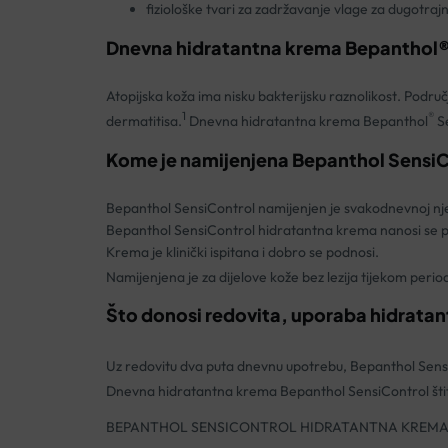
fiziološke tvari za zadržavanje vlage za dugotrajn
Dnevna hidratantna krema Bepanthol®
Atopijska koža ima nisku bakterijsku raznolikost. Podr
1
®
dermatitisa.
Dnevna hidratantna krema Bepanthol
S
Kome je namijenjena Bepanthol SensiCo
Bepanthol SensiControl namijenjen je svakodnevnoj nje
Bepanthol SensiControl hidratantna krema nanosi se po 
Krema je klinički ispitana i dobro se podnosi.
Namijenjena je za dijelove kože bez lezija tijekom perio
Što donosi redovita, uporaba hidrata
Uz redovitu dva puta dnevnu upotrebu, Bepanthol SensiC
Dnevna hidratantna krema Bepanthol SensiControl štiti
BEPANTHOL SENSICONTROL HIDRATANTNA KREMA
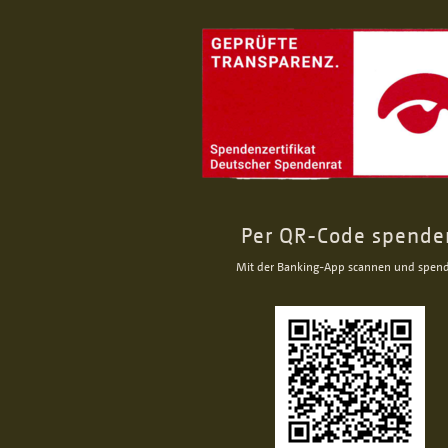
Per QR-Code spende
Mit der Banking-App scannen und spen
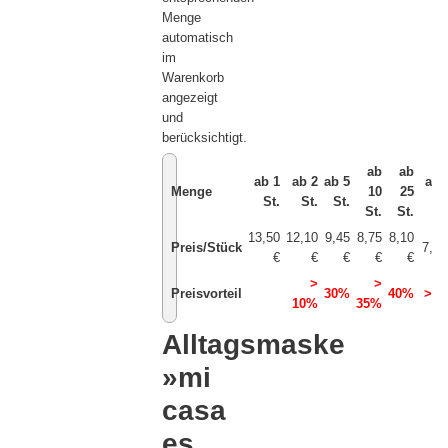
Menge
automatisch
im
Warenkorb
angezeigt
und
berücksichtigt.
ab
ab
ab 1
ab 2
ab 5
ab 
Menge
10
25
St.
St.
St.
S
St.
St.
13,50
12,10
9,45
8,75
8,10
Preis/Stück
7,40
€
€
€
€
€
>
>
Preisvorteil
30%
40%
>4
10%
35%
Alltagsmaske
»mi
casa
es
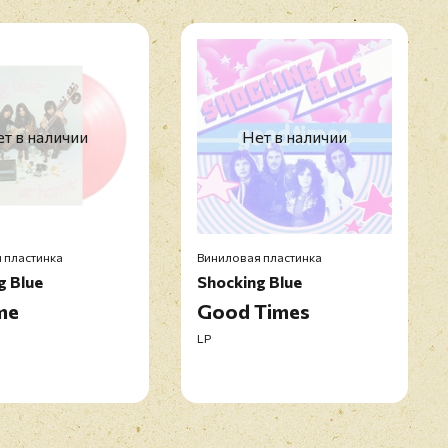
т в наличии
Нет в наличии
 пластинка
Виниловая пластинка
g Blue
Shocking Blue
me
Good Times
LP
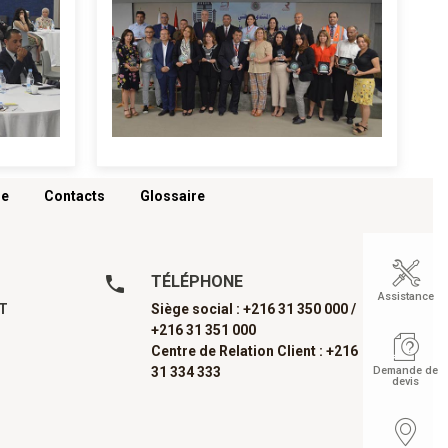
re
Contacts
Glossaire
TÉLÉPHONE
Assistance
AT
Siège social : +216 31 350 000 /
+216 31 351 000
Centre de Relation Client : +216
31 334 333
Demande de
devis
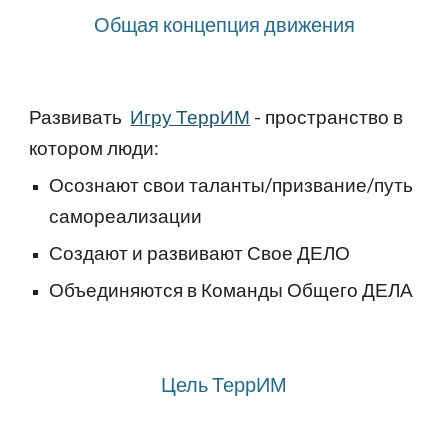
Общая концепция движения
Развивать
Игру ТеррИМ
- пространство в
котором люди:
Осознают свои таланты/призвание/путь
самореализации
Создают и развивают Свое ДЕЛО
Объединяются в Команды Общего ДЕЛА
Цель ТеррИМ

...

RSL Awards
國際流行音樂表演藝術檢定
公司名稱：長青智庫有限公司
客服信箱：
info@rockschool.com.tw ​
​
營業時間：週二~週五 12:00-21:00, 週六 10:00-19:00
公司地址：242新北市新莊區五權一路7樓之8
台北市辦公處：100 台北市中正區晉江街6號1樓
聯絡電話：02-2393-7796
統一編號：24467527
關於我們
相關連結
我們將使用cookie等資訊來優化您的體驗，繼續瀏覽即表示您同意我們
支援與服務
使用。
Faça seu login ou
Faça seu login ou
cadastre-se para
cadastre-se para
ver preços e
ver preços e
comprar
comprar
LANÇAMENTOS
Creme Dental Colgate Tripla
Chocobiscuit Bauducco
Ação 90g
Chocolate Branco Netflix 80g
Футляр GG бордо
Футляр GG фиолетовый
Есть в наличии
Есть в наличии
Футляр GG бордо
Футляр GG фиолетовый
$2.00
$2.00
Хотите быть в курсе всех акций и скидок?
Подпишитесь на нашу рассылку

*WORK TO COMPLETE*
Convert the portion of the records above that opens with the line containing "fiziološke tvari za" and closes with the line containing "Kome je namijenjena Bepanthol SensiCo", both included, into a Markdown table with the columns Row and Line. Number each line in the Row column and omit any blank lines.

*RESPONSE TO THE TASK*
| Row | Line |
|---|---|
| 1 | fiziološke tvari za zadržavanje vlage za dugotrajn |
| 2 | Dnevna hidratantna krema Bepanthol® |
| 3 | Atopijska koža ima nisku bakterijsku raznolikost. Podr |
| 4 | 1 |
| 5 | ® |
| 6 | dermatitisa. |
| 7 | Dnevna hidratantna krema Bepanthol |
| 8 | S |
| 9 | Kome je namijenjena Bepanthol SensiCo |